What This Site Doesn't Do
Trust is easier to build by being explicit about what we won't do.
No installer leads. We don't connect you to local installers, don't sell your contact info, don't earn referral fees from solar companies.
No AI-generated content published without human review. Claude Code helps with the build process, but every formula, data point, and editorial decision is verified by a human.
No tracking beyond basic analytics for aggregate traffic patterns. No user profiling, no ad retargeting, no data broker partnerships.
No affiliate manipulation. When we recommend products, the recommendation comes from the data, not from who pays the highest commission.
No paywalls or signups. Every calculator, every data table, every state page is free and accessible without creating an account.
What We Do Instead
Cite every data source. Every number links back to NREL, EIA, EPA, or a manufacturer datasheet.

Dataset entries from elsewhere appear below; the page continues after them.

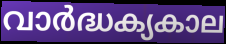
വാർദ്ധക്യകാല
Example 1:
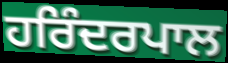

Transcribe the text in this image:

ਹਰਿੰਦਰਪਾਲ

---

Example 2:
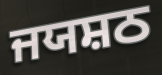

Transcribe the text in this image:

ਜਯਸ਼ਠ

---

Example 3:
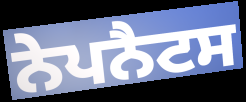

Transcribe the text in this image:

ਨੇਪਨੈਟਸ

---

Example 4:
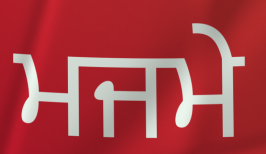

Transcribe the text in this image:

ਮਜਮੇ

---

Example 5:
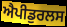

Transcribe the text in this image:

ਐਪੀਡੁਰਲਸ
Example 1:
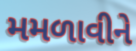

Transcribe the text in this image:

મમળાવીને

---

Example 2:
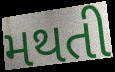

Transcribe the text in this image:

મથતી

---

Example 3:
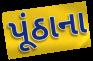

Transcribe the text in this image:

પૂંઠાના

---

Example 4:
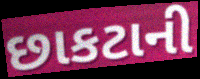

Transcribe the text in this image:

છાકટાની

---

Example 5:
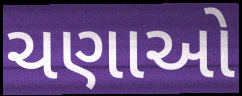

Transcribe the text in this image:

ચણાઓ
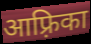
आफ़्रिका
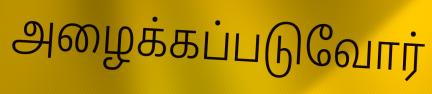
அழைக்கப்படுவோர்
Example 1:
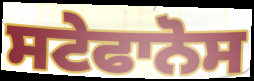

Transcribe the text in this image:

ਸਟੇਫਾਨੋਸ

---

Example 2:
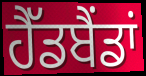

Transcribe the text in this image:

ਹੈੱਡਬੈਂਡਾਂ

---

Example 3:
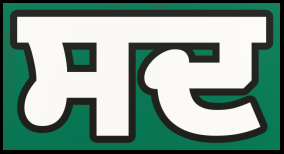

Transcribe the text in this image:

ਸਦ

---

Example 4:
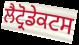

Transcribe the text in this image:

ਲੈਟ੍ਰੋਡੇਕਟਸ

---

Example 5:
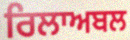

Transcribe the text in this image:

ਰਿਲਾਅਬਲ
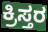
ಕ್ರಿಸ್ತರ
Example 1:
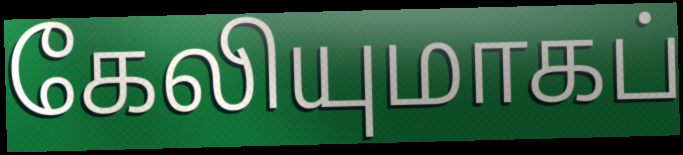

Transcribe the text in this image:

கேலியுமாகப்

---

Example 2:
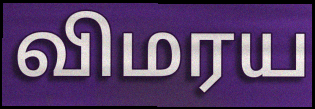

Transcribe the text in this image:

விமரய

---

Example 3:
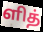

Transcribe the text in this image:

ளித்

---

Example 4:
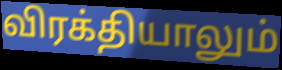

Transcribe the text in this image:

விரக்தியாலும்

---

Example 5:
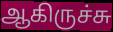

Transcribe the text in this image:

ஆகிருச்சு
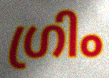
ഗ്രിം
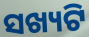
ସଖ୍ୟଟି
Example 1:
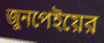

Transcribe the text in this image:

জুনপেইয়ের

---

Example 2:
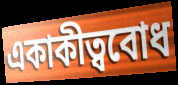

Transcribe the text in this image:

একাকীত্ববোধ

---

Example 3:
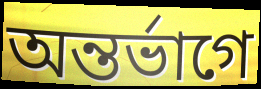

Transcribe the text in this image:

অন্তর্ভাগে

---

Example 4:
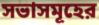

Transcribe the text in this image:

সভাসমূহের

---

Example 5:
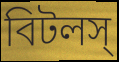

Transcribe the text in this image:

বিটলস্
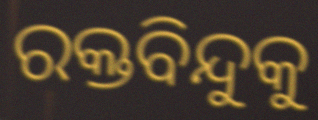
ରକ୍ତବିନ୍ଦୁକୁ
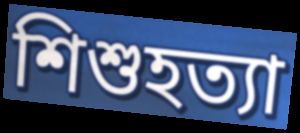
শিশুহত্যা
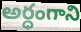
అర్ధంగాని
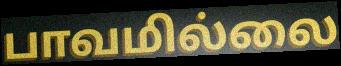
பாவமில்லை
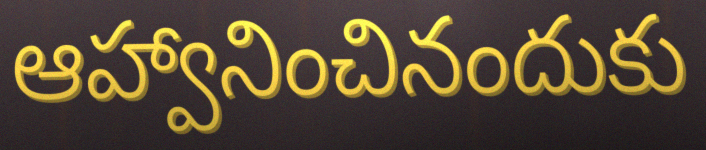
ఆహ్వానించినందుకు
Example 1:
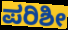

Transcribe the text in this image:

ಪರಿಶೀ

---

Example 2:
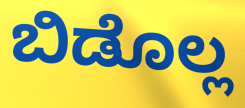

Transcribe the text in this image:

ಬಿಡೊಲ್ಲ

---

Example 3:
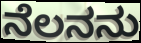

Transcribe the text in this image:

ನೆಲನನು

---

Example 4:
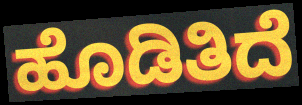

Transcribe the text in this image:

ಹೊಡಿತಿದೆ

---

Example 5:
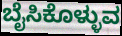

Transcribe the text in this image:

ಬೈಸಿಕೊಳ್ಳುವ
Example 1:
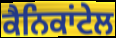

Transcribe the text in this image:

ਕੈਨਿਕਾਂਟੇਲ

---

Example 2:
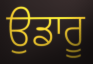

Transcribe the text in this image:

ਉਡਾਰੂ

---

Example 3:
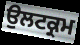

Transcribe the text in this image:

ਉਲਟਕ੍ਰਮ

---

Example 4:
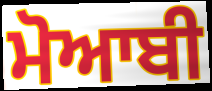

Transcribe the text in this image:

ਮੋਆਬੀ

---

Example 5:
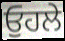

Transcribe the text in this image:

ਓੁਹਲੇ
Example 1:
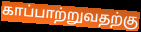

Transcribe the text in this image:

காப்பாற்றுவதற்கு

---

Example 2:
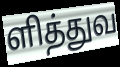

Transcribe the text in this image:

ளித்துவ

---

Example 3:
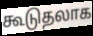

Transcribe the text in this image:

கூடுதலாக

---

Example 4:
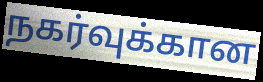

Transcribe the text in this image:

நகர்வுக்கான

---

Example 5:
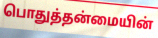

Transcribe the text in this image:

பொதுத்தன்மையின்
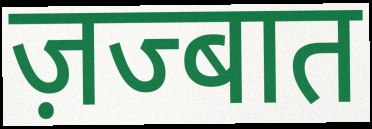
ज़ज्बात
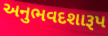
અનુભવદશારૂપ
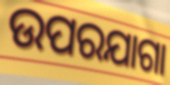
ଉପରଯାଗା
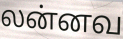
லன்னவ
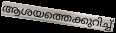
ആശയത്തെക്കുറിച്ച്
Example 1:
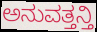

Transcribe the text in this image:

ಅನುವತ್ತನ್ತಿ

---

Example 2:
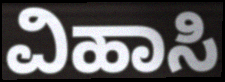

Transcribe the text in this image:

ವಿಹಾಸಿ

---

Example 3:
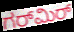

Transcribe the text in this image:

ಗರ್‌ಮಿರ್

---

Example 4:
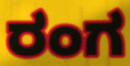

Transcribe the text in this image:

ರಂಗ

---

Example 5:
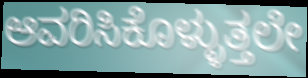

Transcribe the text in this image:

ಆವರಿಸಿಕೊಳ್ಳುತ್ತಲೇ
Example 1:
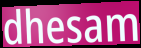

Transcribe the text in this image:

dhesam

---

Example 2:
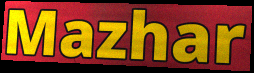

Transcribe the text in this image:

Mazhar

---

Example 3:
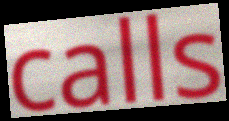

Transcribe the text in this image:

calls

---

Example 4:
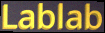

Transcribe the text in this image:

Lablab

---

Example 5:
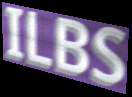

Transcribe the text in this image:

ILBS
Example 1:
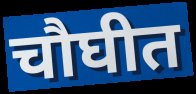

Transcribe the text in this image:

चौघीत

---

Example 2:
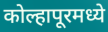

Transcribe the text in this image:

कोल्हापूरमध्ये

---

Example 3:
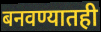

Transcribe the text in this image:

बनवण्यातही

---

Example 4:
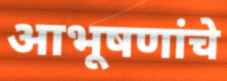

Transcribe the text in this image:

आभूषणांचे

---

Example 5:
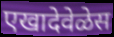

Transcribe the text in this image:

एखादेवेळेस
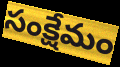
సంక్షేమం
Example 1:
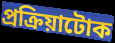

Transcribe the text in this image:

প্ৰক্ৰিয়াটোক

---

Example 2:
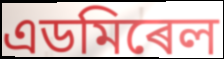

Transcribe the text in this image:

এডমিৰেল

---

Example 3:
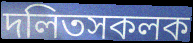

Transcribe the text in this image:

দলিতসকলক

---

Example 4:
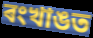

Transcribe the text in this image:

ৰংখাঙত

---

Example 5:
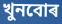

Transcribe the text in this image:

খুনবোৰ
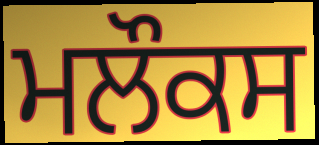
ਮਲੌਕਸ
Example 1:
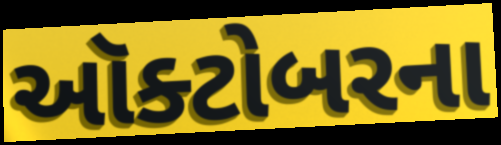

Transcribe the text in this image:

ઑક્ટોબરના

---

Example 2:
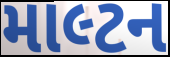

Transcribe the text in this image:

માલ્ટન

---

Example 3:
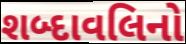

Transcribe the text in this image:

શબ્દાવલિનો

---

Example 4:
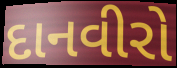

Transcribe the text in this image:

દાનવીરો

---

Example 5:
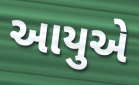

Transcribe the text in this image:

આયુએ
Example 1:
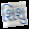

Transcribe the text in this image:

શિશુ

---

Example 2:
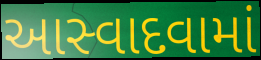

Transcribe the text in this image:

આસ્વાદવામાં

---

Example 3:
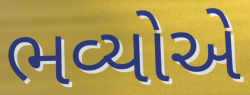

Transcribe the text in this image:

ભવ્યોએ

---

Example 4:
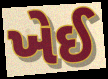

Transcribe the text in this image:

ખેઈ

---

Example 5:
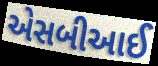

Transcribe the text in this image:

એસબીઆઈ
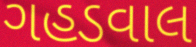
ગહડવાલ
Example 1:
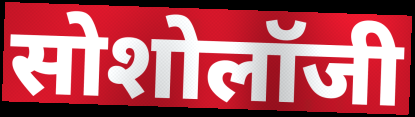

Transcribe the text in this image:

सोशोलॉजी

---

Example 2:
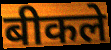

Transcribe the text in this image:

बीकले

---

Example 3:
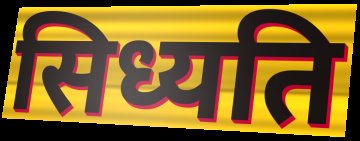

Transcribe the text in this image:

सिध्यति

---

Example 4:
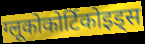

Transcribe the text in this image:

ग्लूकोकोर्टिकोइड्स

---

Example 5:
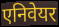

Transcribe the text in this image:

एनिवेयर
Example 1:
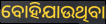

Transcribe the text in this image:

ବୋହିଯାଉଥିବା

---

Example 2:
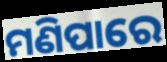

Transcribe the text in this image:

ମଣିପାରେ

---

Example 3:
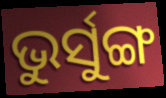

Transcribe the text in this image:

ଭୁର୍ସୁଙ୍ଗ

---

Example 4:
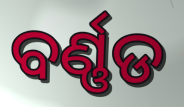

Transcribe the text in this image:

ବର୍ଣ୍ଣଡ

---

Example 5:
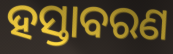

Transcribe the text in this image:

ହସ୍ତାବରଣ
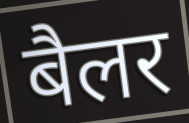
बैलर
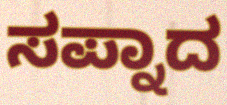
ಸಪ್ನಾದ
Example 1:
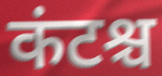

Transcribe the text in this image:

कंटश्च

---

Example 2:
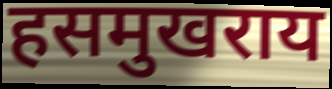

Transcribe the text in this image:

हसमुखराय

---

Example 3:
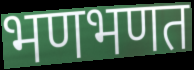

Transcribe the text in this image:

भणभणत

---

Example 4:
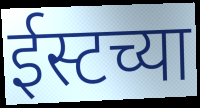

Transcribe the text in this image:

ईस्टच्या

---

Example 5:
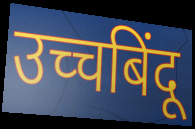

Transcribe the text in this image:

उच्चबिंदू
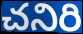
చనిరి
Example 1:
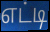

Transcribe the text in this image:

எட்டி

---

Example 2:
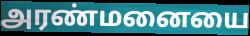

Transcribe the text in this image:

அரண்மனையை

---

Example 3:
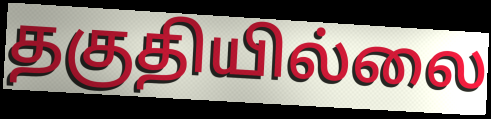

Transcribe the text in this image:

தகுதியில்லை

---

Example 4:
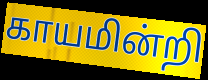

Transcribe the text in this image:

காயமின்றி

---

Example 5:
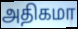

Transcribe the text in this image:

அதிகமா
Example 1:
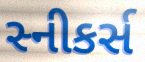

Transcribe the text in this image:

સ્નીકર્સ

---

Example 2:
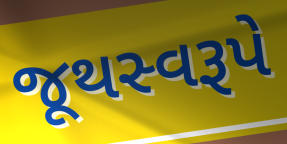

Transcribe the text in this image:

જૂથસ્વરૂપે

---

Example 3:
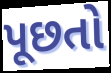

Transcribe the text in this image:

પૂછતો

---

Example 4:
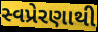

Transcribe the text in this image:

સ્વપ્રેરણાથી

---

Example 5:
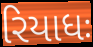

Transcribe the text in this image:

રિયાધઃ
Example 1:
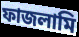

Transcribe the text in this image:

ফাজলামি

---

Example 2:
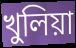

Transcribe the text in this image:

খুলিয়া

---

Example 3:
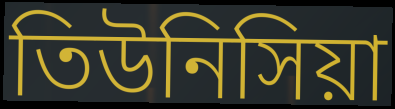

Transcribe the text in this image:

তিউনিসিয়া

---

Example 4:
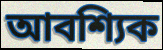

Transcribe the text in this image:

আবশ্যিক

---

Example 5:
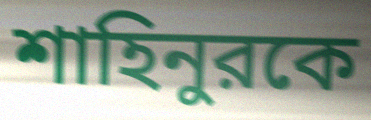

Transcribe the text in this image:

শাহিনুরকে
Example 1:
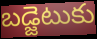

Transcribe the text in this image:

బడ్జెటుకు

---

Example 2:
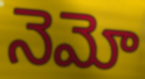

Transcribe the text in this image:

నెమో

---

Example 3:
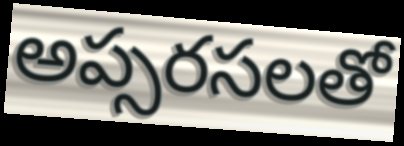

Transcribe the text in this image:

అప్సరసలతో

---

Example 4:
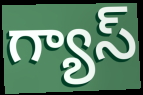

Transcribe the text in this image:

గ్యాస్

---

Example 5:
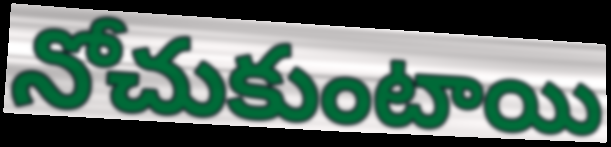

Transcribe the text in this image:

నోచుకుంటాయి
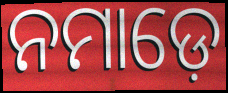
ନମାଡ଼େ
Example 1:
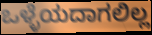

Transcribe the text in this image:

ಒಳ್ಳೆಯದಾಗಲಿಲ್ಲ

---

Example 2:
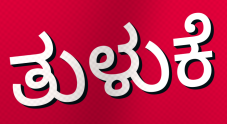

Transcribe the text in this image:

ತುಳುಕೆ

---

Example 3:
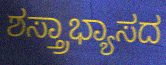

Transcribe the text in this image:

ಶಸ್ತ್ರಾಭ್ಯಾಸದ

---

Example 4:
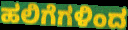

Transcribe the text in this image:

ಹಲಿಗೆಗಳಿಂದ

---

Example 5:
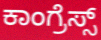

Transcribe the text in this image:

ಕಾಂಗ್ರೆಸ್ಸ್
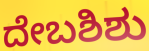
ದೇಬಶಿಶು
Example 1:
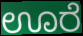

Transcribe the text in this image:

ಊರೆ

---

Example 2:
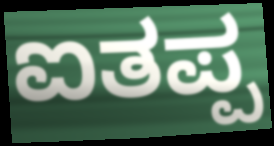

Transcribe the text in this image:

ಐತಪ್ಪ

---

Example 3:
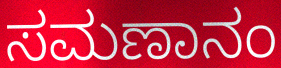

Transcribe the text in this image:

ಸಮಣಾನಂ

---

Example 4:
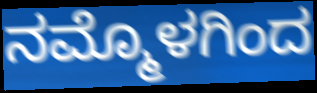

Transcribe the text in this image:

ನಮ್ಮೊಳಗಿಂದ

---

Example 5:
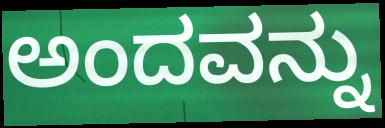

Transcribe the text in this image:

ಅಂದವನ್ನು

Show the formula. If a calculator gives you a number, you can see exactly how it was computed.
Publish the date. Every page shows when it was last updated and when the underlying data was fetched.
Correct errors publicly. If we get something wrong, we fix it and note the correction.
Keep everything free. No paywalls, no signups, no gated content.
Contact
For data corrections, methodology questions, or just to say hi:
info@thegreenwatt.comSee also: Contact page
Data Freshness
The peak sun hours dataset was last refreshed in April 2026 from NREL PVWatts v8 (NSRDB).
Each article shows its own "last updated" date. Cost data is benchmarked against NREL quarterly reports. Calculator formulas are versioned and tested against known reference outputs.